++++ Provided information ++++
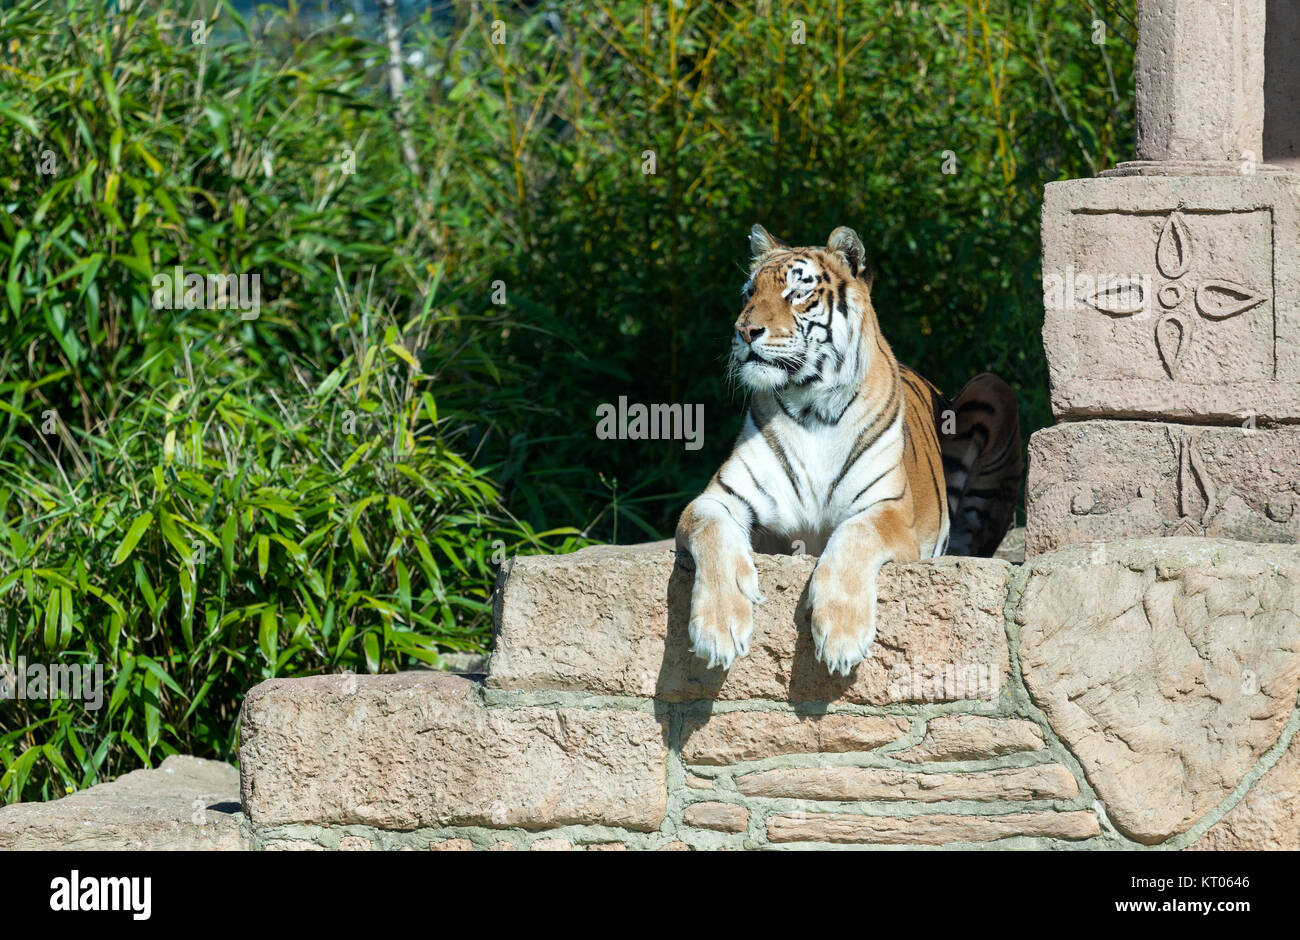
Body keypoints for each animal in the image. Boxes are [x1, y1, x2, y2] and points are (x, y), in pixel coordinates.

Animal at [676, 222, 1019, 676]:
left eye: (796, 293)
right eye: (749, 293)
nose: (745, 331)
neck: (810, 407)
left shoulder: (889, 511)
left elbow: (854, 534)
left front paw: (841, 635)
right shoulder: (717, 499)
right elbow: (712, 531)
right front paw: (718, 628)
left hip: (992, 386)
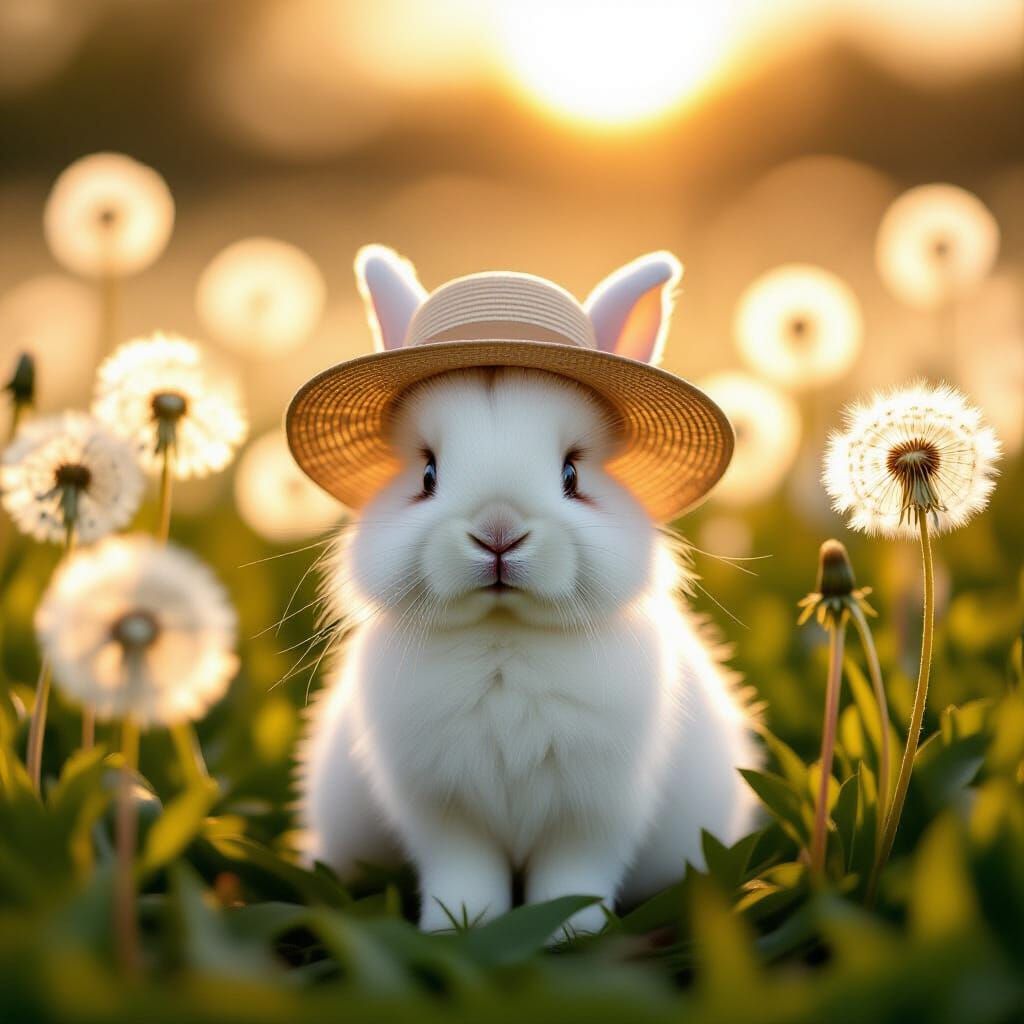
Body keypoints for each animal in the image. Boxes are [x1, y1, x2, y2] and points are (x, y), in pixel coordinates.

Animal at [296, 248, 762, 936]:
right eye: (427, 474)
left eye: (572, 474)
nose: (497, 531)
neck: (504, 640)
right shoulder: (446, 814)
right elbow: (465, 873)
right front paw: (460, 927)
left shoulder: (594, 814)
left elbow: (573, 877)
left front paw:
++++
- _Activity_: With the pictures left out, give again exactly the lines from the one that contains "right eye: (749, 293)" through the final line of the data above.

- _Problem solution_:
right eye: (749, 293)
nose: (745, 331)
neck: (810, 407)
left shoulder: (889, 511)
left elbow: (854, 534)
left front paw: (841, 635)
right shoulder: (717, 499)
right elbow: (712, 531)
right front paw: (718, 628)
left hip: (992, 386)
Body keypoints for each animal in the image. Boxes are [x1, y1, x2, y2] and points are (x, y), in pixel coordinates.

Animal at [296, 248, 762, 936]:
right eye: (427, 474)
left eye: (572, 474)
nose: (497, 531)
neck: (504, 640)
right shoulder: (446, 814)
right elbow: (465, 873)
right front paw: (460, 927)
left shoulder: (594, 814)
left elbow: (573, 877)
left front paw:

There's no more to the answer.